## Exercise goal
Below are the records; give again exactly the line with "Table 2. A summary", the line with "TABLE 2 | Cognitive", and each line that lies between them, and nothing besides.

--- Given information Enclosed Below ---

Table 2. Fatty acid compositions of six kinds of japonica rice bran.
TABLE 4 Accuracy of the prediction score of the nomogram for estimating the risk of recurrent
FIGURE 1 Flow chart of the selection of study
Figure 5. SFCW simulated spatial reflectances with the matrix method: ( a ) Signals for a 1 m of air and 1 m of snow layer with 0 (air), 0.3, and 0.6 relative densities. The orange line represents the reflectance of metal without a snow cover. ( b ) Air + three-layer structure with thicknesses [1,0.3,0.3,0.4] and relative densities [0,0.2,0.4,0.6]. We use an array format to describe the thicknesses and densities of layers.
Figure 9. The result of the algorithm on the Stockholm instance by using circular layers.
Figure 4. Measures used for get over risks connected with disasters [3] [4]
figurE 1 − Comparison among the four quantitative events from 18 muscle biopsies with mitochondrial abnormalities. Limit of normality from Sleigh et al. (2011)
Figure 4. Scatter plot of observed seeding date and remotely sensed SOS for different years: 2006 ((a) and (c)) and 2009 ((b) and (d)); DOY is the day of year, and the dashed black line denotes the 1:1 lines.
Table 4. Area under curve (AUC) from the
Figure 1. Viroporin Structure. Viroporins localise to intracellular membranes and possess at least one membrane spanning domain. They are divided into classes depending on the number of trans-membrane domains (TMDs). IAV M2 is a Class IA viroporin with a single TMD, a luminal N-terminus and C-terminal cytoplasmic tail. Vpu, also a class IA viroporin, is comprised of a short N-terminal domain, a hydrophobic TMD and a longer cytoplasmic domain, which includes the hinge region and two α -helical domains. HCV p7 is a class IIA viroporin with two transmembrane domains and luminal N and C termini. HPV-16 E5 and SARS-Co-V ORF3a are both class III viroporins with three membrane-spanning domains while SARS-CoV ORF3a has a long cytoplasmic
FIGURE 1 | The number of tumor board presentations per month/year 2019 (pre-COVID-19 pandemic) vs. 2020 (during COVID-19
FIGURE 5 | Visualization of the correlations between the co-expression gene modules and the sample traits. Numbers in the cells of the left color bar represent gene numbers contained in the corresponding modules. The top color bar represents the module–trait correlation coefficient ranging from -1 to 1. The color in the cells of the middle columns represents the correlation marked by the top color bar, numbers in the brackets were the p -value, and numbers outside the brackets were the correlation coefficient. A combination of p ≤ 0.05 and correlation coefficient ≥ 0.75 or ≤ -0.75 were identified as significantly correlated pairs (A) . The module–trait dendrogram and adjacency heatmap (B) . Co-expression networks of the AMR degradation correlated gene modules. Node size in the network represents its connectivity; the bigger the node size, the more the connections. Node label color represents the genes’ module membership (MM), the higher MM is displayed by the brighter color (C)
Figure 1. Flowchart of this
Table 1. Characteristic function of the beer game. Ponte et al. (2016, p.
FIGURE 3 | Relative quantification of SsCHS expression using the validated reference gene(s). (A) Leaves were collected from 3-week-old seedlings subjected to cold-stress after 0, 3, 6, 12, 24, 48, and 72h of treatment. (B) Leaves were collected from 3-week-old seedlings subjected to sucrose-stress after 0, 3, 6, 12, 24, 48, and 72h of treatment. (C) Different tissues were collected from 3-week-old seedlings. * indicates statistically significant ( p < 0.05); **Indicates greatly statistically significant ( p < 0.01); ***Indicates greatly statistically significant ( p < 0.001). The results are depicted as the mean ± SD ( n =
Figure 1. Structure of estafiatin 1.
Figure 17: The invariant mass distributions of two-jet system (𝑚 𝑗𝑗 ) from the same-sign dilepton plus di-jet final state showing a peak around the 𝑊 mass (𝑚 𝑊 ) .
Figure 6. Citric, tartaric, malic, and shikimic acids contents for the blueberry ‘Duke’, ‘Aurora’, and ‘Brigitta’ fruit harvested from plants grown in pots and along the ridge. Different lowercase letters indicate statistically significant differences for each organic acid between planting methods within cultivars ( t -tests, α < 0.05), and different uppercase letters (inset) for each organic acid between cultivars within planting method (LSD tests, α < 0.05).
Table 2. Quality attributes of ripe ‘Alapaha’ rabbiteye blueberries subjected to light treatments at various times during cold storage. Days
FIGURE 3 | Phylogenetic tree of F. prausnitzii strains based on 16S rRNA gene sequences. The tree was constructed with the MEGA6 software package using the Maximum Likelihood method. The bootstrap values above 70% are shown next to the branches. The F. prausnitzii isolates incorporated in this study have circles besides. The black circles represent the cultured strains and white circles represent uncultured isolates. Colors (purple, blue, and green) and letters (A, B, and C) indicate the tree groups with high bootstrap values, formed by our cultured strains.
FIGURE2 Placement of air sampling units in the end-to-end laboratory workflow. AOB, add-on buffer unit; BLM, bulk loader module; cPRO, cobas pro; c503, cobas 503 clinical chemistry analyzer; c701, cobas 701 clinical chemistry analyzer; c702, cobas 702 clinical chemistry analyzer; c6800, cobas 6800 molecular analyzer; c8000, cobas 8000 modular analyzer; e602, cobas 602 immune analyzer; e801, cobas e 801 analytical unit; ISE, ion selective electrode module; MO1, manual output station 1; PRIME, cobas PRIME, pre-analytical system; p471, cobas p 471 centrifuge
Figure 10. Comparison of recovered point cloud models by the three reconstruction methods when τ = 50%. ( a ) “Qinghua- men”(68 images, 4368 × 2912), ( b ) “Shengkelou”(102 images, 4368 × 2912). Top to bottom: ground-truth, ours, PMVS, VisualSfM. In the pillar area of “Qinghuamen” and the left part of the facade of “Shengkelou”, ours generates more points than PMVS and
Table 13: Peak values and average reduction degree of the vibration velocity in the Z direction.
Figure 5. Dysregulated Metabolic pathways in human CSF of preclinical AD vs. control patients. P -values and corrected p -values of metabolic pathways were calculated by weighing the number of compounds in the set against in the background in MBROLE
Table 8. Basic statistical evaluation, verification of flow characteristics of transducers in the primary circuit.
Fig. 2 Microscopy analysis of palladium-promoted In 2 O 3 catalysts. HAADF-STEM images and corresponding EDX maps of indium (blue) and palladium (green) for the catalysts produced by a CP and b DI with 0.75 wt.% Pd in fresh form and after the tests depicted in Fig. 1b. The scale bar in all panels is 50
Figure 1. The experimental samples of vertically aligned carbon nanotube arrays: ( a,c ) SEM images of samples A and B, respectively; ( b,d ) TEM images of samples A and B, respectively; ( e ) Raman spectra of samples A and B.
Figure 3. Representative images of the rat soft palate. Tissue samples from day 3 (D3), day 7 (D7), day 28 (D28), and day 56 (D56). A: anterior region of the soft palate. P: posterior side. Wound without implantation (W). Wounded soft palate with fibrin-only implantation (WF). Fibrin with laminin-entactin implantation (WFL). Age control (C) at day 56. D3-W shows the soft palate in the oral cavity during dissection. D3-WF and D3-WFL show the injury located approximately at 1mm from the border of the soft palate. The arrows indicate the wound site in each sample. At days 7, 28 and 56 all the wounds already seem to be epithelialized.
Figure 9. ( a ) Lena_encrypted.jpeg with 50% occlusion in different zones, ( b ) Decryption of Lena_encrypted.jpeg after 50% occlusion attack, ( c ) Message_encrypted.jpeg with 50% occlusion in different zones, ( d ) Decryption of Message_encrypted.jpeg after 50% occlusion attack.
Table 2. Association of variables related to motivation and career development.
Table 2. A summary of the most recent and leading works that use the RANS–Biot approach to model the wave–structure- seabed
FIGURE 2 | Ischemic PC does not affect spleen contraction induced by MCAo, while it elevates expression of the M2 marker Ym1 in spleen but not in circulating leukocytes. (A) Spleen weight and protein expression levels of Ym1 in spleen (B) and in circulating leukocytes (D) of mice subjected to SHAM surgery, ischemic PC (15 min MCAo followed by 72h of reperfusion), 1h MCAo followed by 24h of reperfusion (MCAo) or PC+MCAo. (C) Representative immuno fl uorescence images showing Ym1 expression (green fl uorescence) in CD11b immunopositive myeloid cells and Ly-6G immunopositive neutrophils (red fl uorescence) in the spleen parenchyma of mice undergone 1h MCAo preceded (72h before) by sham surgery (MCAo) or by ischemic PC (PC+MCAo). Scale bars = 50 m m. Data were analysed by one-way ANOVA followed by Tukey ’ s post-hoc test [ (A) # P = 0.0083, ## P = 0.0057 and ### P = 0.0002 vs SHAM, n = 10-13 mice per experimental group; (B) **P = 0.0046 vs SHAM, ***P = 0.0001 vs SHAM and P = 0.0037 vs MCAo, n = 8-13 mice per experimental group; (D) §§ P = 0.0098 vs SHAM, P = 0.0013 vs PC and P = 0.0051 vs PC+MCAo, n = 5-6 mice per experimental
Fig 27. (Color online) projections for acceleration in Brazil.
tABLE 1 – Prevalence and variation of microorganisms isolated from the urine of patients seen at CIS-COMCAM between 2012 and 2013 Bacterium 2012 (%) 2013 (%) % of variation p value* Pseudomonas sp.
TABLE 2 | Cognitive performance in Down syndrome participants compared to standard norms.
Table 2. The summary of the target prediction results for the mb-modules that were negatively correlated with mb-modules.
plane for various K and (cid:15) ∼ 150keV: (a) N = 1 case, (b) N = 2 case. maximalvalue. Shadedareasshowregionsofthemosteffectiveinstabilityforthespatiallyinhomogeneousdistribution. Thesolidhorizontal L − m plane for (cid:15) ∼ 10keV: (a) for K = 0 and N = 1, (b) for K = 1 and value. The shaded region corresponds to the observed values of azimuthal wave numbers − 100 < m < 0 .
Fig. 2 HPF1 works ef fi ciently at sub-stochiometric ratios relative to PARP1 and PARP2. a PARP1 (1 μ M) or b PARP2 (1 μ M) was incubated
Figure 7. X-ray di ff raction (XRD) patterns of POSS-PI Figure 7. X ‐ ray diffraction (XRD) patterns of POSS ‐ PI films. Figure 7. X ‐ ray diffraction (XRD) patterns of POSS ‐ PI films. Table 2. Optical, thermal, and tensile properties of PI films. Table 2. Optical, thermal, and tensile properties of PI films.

--- End of Enclosed Given information ---

## Result for this exercise
Table 2. A summary of the most recent and leading works that use the RANS–Biot approach to model the wave–structure- seabed
FIGURE 2 | Ischemic PC does not affect spleen contraction induced by MCAo, while it elevates expression of the M2 marker Ym1 in spleen but not in circulating leukocytes. (A) Spleen weight and protein expression levels of Ym1 in spleen (B) and in circulating leukocytes (D) of mice subjected to SHAM surgery, ischemic PC (15 min MCAo followed by 72h of reperfusion), 1h MCAo followed by 24h of reperfusion (MCAo) or PC+MCAo. (C) Representative immuno fl uorescence images showing Ym1 expression (green fl uorescence) in CD11b immunopositive myeloid cells and Ly-6G immunopositive neutrophils (red fl uorescence) in the spleen parenchyma of mice undergone 1h MCAo preceded (72h before) by sham surgery (MCAo) or by ischemic PC (PC+MCAo). Scale bars = 50 m m. Data were analysed by one-way ANOVA followed by Tukey ’ s post-hoc test [ (A) # P = 0.0083, ## P = 0.0057 and ### P = 0.0002 vs SHAM, n = 10-13 mice per experimental group; (B) **P = 0.0046 vs SHAM, ***P = 0.0001 vs SHAM and P = 0.0037 vs MCAo, n = 8-13 mice per experimental group; (D) §§ P = 0.0098 vs SHAM, P = 0.0013 vs PC and P = 0.0051 vs PC+MCAo, n = 5-6 mice per experimental
Fig 27. (Color online) projections for acceleration in Brazil.
tABLE 1 – Prevalence and variation of microorganisms isolated from the urine of patients seen at CIS-COMCAM between 2012 and 2013 Bacterium 2012 (%) 2013 (%) % of variation p value* Pseudomonas sp.
TABLE 2 | Cognitive performance in Down syndrome participants compared to standard norms.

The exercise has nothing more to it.